------ Records supplied

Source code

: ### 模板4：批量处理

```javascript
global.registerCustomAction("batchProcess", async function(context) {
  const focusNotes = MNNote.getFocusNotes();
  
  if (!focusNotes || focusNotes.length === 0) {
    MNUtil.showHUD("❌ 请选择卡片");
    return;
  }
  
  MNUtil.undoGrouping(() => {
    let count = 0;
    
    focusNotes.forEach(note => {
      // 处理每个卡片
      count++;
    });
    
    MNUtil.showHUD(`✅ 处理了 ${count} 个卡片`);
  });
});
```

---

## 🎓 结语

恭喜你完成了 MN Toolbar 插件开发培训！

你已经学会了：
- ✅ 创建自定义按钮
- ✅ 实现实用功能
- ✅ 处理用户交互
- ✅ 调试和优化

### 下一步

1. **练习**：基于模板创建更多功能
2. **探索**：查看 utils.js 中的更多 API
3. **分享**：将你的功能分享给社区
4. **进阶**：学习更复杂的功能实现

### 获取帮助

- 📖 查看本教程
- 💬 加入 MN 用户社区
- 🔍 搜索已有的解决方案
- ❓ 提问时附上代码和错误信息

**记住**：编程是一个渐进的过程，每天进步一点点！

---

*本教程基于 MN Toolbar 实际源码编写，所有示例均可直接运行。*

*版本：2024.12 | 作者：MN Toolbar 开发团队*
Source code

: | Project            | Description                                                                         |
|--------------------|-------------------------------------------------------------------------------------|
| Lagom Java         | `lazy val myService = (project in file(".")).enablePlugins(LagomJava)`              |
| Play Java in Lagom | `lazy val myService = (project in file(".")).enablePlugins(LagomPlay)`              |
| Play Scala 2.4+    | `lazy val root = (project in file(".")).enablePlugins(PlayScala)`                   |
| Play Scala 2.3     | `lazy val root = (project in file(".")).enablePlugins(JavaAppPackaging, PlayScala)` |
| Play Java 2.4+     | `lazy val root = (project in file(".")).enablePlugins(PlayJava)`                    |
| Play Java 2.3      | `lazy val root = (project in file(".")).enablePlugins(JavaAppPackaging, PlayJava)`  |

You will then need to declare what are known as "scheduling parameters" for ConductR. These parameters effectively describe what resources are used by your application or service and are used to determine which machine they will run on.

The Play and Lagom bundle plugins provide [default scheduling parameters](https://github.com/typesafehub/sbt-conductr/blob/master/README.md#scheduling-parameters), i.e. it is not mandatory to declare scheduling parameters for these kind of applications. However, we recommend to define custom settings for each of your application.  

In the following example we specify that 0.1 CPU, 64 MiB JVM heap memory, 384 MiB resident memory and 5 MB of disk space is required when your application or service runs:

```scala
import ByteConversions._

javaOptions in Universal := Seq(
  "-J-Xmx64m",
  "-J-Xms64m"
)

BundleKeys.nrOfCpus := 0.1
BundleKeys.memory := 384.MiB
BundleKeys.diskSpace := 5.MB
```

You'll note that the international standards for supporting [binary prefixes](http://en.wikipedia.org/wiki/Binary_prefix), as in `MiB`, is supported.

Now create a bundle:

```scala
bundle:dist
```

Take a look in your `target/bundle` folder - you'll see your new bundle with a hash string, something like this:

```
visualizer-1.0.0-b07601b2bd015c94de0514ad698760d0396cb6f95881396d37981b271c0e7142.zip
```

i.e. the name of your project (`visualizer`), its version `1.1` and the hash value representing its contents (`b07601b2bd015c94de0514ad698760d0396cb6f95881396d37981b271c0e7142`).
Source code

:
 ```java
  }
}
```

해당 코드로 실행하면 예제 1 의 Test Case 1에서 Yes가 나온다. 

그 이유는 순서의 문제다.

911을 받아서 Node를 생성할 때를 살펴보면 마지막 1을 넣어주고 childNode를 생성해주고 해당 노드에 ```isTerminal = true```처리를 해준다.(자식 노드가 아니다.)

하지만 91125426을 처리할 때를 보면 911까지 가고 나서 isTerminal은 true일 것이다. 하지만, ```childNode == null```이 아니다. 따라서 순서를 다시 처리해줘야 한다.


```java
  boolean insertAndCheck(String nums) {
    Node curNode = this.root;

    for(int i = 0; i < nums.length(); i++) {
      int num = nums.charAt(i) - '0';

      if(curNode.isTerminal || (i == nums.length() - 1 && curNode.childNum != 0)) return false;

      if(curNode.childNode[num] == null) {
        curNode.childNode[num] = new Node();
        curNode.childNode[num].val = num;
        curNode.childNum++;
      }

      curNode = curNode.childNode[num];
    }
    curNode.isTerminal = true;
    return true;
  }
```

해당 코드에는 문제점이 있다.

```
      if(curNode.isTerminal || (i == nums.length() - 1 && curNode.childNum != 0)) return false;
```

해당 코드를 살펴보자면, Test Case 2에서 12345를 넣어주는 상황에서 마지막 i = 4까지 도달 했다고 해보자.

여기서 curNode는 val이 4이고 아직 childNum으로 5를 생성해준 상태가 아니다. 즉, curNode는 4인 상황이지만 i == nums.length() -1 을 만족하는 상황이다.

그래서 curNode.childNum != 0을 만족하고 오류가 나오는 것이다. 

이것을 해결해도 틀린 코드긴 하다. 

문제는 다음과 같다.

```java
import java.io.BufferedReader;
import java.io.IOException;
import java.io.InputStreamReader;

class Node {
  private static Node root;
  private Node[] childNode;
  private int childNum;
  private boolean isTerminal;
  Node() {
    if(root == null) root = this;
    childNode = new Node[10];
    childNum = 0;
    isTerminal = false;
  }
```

------------

■ Work required ■
Extract from the data every line where "that" shows up.

■ Written solution ■
In the following example we specify that 0.1 CPU, 64 MiB JVM heap memory, 384 MiB resident memory and 5 MB of disk space is required when your application or service runs:
You'll note that the international standards for supporting [binary prefixes](http://en.wikipedia.org/wiki/Binary_prefix), as in `MiB`, is supported.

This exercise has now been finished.